Prime Minister Julia Gillard and US Secretary of State Hillary Clinton have both confirmed that China and an increased American presence in Australia will be high on the agenda of the Ausmin talks in Melbourne.
The annual meeting between the two countries' foreign and defence ministers replaced the former Anzus talks 25 years ago after the nuclear rift of the mid-1980s ended New Zealand's role in the three-nation alliance.
Clinton last week strengthened Washington's strategic relationship with New Zealand - although it is still restrained - and after Australia will seek to boost co-operation with Singapore and Malaysia.
President Barak Obama is visiting India to build on growing relations with the emerging regional powerhouse as part of a broad strategy to deepen US engagement across the Pacific and Indian Oceans.
Clinton and Gillard have been careful not to cast China as a threat, but concern at its growing influence and military power - and its recent, brief, clamp on exports of rare-earth minerals - is clear.
"We obviously share the view that we want to see China's rise be successful, bringing benefits to the Chinese people, but [want China] to take on greater responsibility and a rules-based approach towards all of its neighbours," Clinton said in Melbourne.
"We are discussing that within Asean and the Asean regional forum, as you know, when it comes to maritime security and freedom of navigation."
Clinton said Beijing's squeeze on rare-earth minerals - vital for the manufacture of advanced military and commercial technology - had raised questions over the wisdom of relying so heavily on a single source. China accounts for about 97 per cent of the world's supply of the minerals.
Clinton said US-Australian co-operation on diversifying supplies would be discussed at the Ausmin talks.
Gillard told Channel Nine yesterday that she expected the rise of China and the kind of force it would become in the world to be discussed at today's talks.
"I believe we have a shared perspective with the US that we want China to be a force for good, strongly engaged in global and regional architecture, strongly engaged in a rules-based framework," she said.
"I expect that those questions about China's rise and the impact on our region and on our globe will be part of what we discuss at Ausmin."

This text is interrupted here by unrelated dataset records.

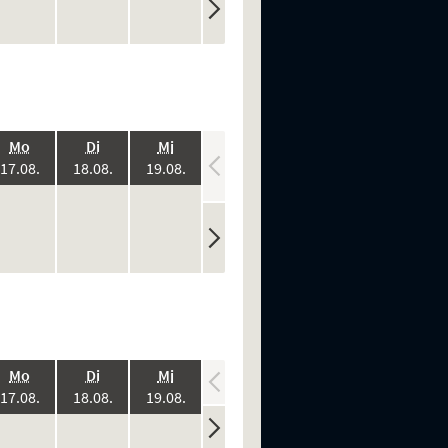
.,
.,
.,
.,
.,
Mo
Di
Mi
Do
Fr
:
2026:
2026:
2026:
2026:
2026:
17.08.
18.08.
19.08.
20.08.
21.08.
ine
keine
keine
keine
keine
n
rstellungen
Vorstellungen
Vorstellungen
Vorstellungen
Vorstellungen
.,
.,
.,
.,
.,
Mo
Di
Mi
Do
Fr
:
2026:
2026:
2026:
2026:
2026:
17.08.
18.08.
19.08.
20.08.
21.08.
ine
keine
keine
keine
keine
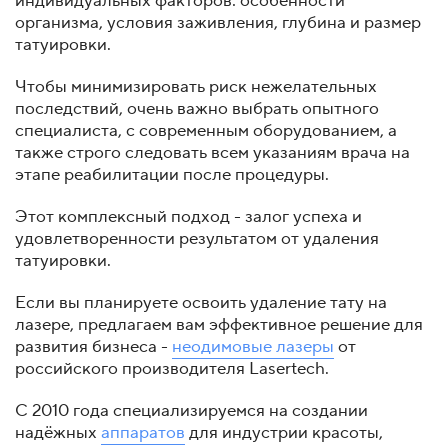
индивидуальных факторов: особенности
организма, условия заживления, глубина и размер
татуировки.
Чтобы минимизировать риск нежелательных
последствий, очень важно выбрать опытного
специалиста, с современным оборудованием, а
также строго следовать всем указаниям врача на
этапе реабилитации после процедуры.
Этот комплексный подход - залог успеха и
удовлетворенности результатом от удаления
татуировки.
Если вы планируете освоить удаление тату на
лазере, предлагаем вам эффективное решение для
развития бизнеса -
неодимовые лазеры
от
российского производителя Lasertech.
С 2010 года специализируемся на создании
надёжных
аппаратов
для индустрии красоты,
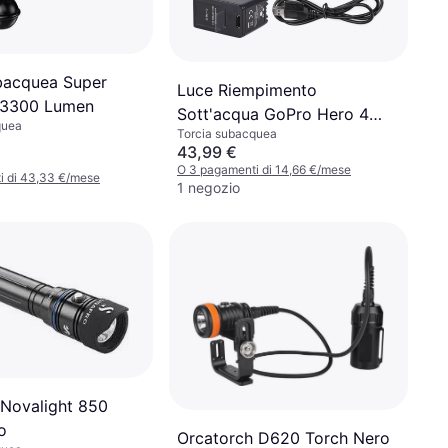
bacquea Super
Luce Riempimento
 3300 Lumen
Sott'acqua GoPro Hero 4
quea
Torcia subacquea
Motion
43,99 €
O 3 pagamenti di 14,66 €/mese
i di 43,33 €/mese
1 negozio
Novalight 850
o
Orcatorch D620 Torch Nero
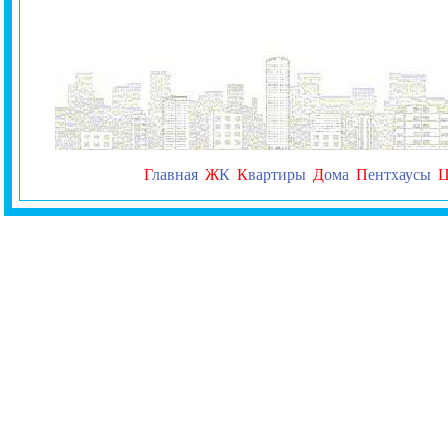
Г
лавная
Ж
К
К
вартиры
Д
ома
П
ентхаусы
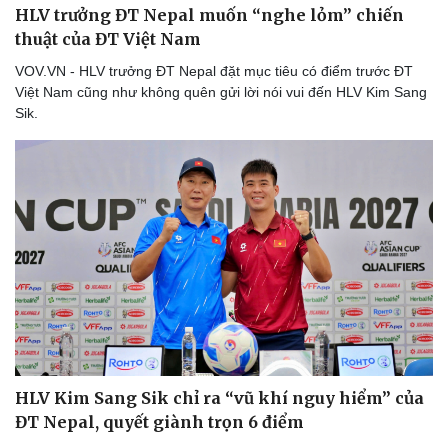
HLV trưởng ĐT Nepal muốn “nghe lỏm” chiến
thuật của ĐT Việt Nam
VOV.VN - HLV trưởng ĐT Nepal đặt mục tiêu có điểm trước ĐT
Việt Nam cũng như không quên gửi lời nói vui đến HLV Kim Sang
Sik.
HLV Kim Sang Sik chỉ ra “vũ khí nguy hiểm” của
ĐT Nepal, quyết giành trọn 6 điểm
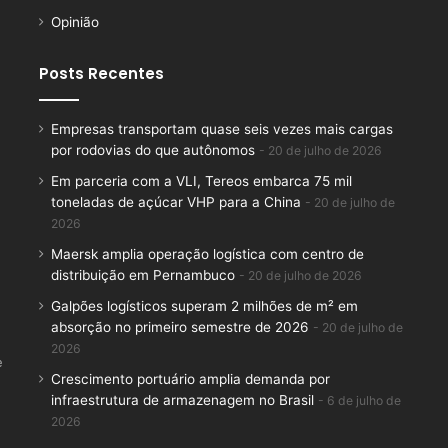
Opinião
Posts Recentes
Empresas transportam quase seis vezes mais cargas
por rodovias do que autônomos
20 de julho de 2026
Em parceria com a VLI, Tereos embarca 75 mil
toneladas de açúcar VHP para a China
20 de julho de
2026
Maersk amplia operação logística com centro de
distribuição em Pernambuco
20 de julho de 2026
Galpões logísticos superam 2 milhões de m² em
absorção no primeiro semestre de 2026
20 de julho de
2026
e
Crescimento portuário amplia demanda por
infraestrutura de armazenagem no Brasil
6 de julho de
2026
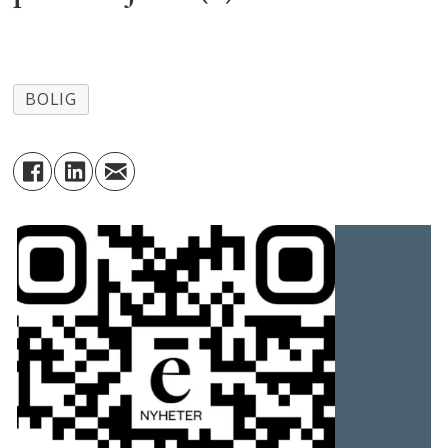
BOLIG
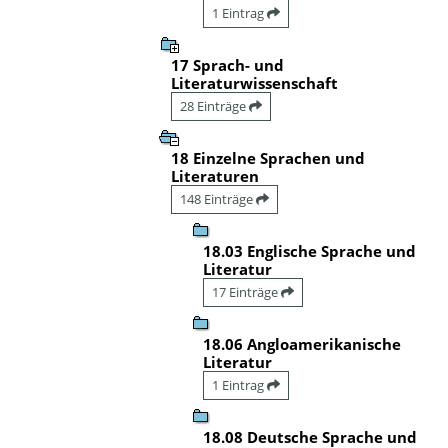
1 Eintrag
17 Sprach- und
Literaturwissenschaft
28 Einträge
18 Einzelne Sprachen und
Literaturen
148 Einträge
18.03 Englische Sprache und
Literatur
17 Einträge
18.06 Angloamerikanische
Literatur
1 Eintrag
18.08 Deutsche Sprache und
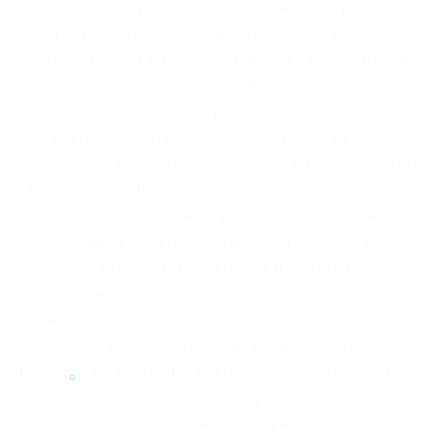
sostenuti e compresi permette di dare il meglio di sé.
Ed è proprio ciò che è accaduto durante questa bella
giornata a Lucca. La presenza dell’editore e dello staff
non è stata soltanto organizzativa, ma umana,
partecipe, vicina. Un sostegno discreto ma concreto,
capace di trasformare un evento culturale in
un’esperienza personale memorabile. La Fiera del Libro
di Lucca si è confermata così non solo come un
appuntamento importante per il mondo editoriale, ma
anche come un luogo di dialogo, cooperazione e
crescita culturale. Un luogo dove il libro torna a essere
ponte tra le persone, strumento di conoscenza e
occasione di incontro. Porto con me un ricordo molto
positivo di questa giornata: per l’atmosfera, per
l’organizzazione, per la qualità delle relazioni e per il
valore culturale dell’iniziativa. Ringrazio sinceramente
Bombabooks, tutto lo staff e gli organizzatori della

It is widely expected that Clinton and US Defence Secretary Robert Gates will ask for, and be given, greater military access to Australia in a number of key areas during their discussions with Foreign Minister Kevin Rudd and Defence Minister Stephen Smith.
Already confirmed in part by Rudd and Clinton, a new agreement will allow the US to pre-position equipment and supplies in Australia, probably near northern bases such as Darwin and Townsville, and to train more with Australian forces. The stores will include both combat equipment and material to help deal with natural disasters and other emergencies in the region.

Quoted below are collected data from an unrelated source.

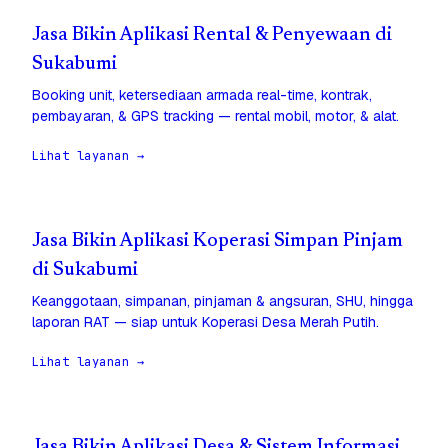
Jasa Bikin Aplikasi Rental & Penyewaan di
Sukabumi
Booking unit, ketersediaan armada real-time, kontrak,
pembayaran, & GPS tracking — rental mobil, motor, & alat.
Lihat layanan →
Jasa Bikin Aplikasi Koperasi Simpan Pinjam
di Sukabumi
Keanggotaan, simpanan, pinjaman & angsuran, SHU, hingga
laporan RAT — siap untuk Koperasi Desa Merah Putih.
Lihat layanan →
Jasa Bikin Aplikasi Desa & Sistem Informasi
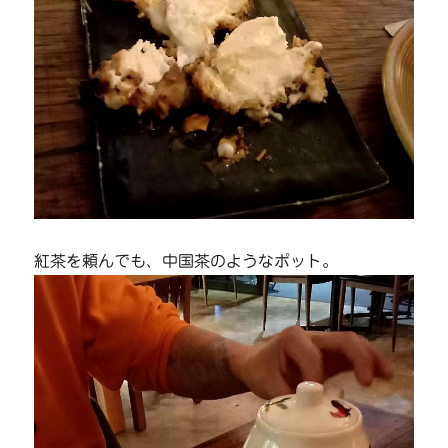
紅茶を頼んでも、中国茶のようなポット。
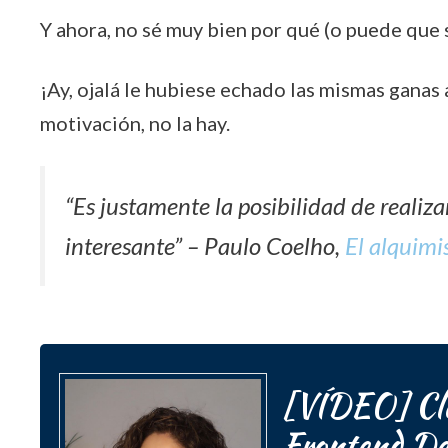
Y ahora, no sé muy bien por qué (o puede que
¡Ay, ojalá le hubiese echado las mismas ganas
motivación, no la hay.
“Es justamente la posibilidad de realiz
interesante” – Paulo Coelho,
El alquimi
[VÍDEO] Cla
Frontend De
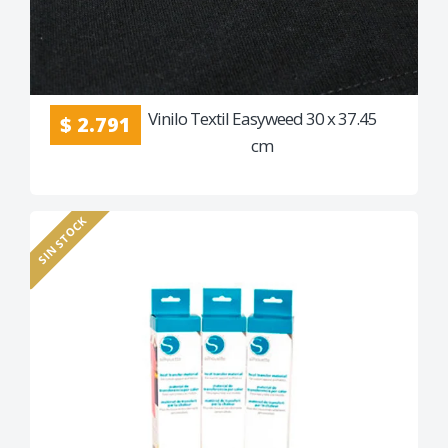
Vinilo Textil Easyweed 30 x 37.45
$ 2.791
cm
SIN STOCK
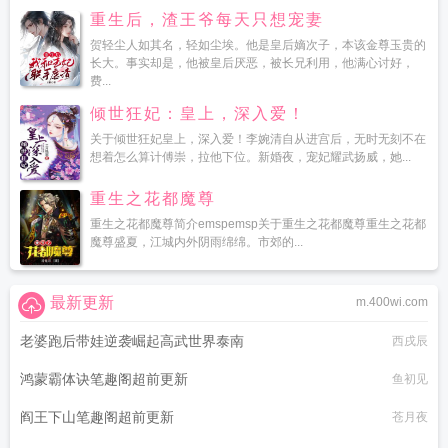
重生后，渣王爷每天只想宠妻
贺轻尘人如其名，轻如尘埃。他是皇后嫡次子，本该金尊玉贵的
长大。事实却是，他被皇后厌恶，被长兄利用，他满心讨好，
费...
倾世狂妃：皇上，深入爱！
关于倾世狂妃皇上，深入爱！李婉清自从进宫后，无时无刻不在
想着怎么算计傅崇，拉他下位。新婚夜，宠妃耀武扬威，她...
重生之花都魔尊
重生之花都魔尊简介emspemsp关于重生之花都魔尊重生之花都
魔尊盛夏，江城内外阴雨绵绵。市郊的...
最新更新
m.400wi.com
老婆跑后带娃逆袭崛起高武世界泰南
西戌辰
鸿蒙霸体诀笔趣阁超前更新
鱼初见
阎王下山笔趣阁超前更新
苍月夜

The deal will also involve more frequent visits by patrolling warships, and an expansion of the joint Harold E. Holt naval communications base at North Cape, in Western Australia. Washington is seeking greater co-operation within the region because of crushing defence costs and the failure of a swing to deployments from US bases to adequately stamp its presence and power across the Pacific.
Rudd said in a joint news conference with Clinton that the US was a force for the world's continuing strategic stability and that today's talks would discuss in detail Washington's present force posture review.

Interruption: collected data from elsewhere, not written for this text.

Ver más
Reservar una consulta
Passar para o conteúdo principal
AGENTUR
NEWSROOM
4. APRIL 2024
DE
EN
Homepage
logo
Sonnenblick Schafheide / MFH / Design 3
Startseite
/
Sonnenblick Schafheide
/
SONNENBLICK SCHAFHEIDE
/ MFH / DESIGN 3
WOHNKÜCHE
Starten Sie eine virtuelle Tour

"It's been our historical approach, through our joint facilities, our ports, our training facilities, our test firing ranges, to make them available to our American friends, [and] that's the framework we apply for the future."
Rudd and Clinton have already signed a new "Melbourne Statement" marking 70 years of diplomatic relations and reaffirming a fundamental commitment to the two countries' "enduring partnership".
The statement embraced moves to promote democratic freedoms, the maintenance of global and regional security, free trade, a war on poverty, effective regional and global institutions to manage trade, and action on climate change.
But a division has already widened on climate change, with Obama dropping emissions trading in the wake of the Democrats' disastrous mid-term elections, and Gillard renewing her commitment yesterday to carbon pricing.